Logo, mesmo tratando-se de direitos morais do autor, não se transferem : “V – o de
modificar a obra, antes ou depois de utilizada; VI – o de retirar de circulação a obra ou de
suspender qualquer forma de utilização já autorizada, quando a circulação ou utilização
implicarem afronta à sua reputação e imagem; VII – o de ter acesso a exemplar único e raro
da obra, quando se encontre legitimamente em poder de outrem, para o fim de , por meio de
processo fotográfico ou assemelhado, ou audiovisual, preservar sua memória, de forma que
cause o menor inconveniente possível a seu detentor, que, em todo caso, será indenizado de
qualquer dano ou prejuízo que lhe seja causado”. Não convém esquecer que os “direitos
morais do autor são inalienáveis e irrenunciáveis” (artigo 27).

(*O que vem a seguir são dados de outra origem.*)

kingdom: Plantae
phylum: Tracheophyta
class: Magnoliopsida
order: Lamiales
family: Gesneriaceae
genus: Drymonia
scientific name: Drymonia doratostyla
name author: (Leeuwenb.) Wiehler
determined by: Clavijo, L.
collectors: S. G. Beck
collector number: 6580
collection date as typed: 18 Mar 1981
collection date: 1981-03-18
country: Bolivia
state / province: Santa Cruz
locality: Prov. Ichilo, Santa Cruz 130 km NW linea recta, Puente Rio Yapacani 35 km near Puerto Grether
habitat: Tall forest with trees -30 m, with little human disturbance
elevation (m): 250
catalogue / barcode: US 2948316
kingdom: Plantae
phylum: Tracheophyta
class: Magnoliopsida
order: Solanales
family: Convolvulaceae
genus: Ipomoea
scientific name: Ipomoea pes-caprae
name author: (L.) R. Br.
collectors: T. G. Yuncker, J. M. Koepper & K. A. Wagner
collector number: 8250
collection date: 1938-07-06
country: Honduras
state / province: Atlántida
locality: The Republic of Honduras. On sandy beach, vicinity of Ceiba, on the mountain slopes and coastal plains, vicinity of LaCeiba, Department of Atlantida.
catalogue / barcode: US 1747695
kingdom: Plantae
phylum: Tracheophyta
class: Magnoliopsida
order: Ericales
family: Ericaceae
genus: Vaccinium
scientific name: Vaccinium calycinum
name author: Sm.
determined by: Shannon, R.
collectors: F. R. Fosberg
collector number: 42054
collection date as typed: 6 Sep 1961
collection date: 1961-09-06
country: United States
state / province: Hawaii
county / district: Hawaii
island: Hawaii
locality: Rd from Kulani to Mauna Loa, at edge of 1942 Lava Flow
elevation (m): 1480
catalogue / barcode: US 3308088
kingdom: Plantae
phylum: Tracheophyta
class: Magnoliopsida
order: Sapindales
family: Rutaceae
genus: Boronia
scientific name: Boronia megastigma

Os artigos 41 a 45 da Lei n. 9.610, 19/2/98, regulam o prazo para o exercício dos
direitos patrimoniais do autor, após o falecimento deste, o primeiro com a regra básica: tais
direitos “perduram por setenta anos, contados de 1º de janeiro do ano subsequente ao seu
falecimento, obedecida a ordem sucessória da lei civil”. Após tal prazo, as obras passam a
pertencer ao domínio público, o que também acontece com as obras de autores falecidos
sem deixar herdeiros e aquela de autor desconhecido, “ressalvada a proteção legal aos
conhecimentos étnicos e tradicionais” (artigo 45, incisos I e II). Não havendo, portanto,
herdeiros legitimados a preservar a integridade e a autoria da obra “caída em domínio
público”, tal legitimação se atribui ao Estado (artigo 24, § 2º, da mesma lei).
Justifica-se, portanto, que caiba a ação civil pública, para que não ocorram
modificações da obra ou sua retirada de circulação pelos herdeiros, conforme a sistemática
interpretação, acima levada a efeito, dos dispositivos da Lei n. 9.610, de 19/2/1998,
especialmente seu artigo 24, incisos I a VII e § 1º.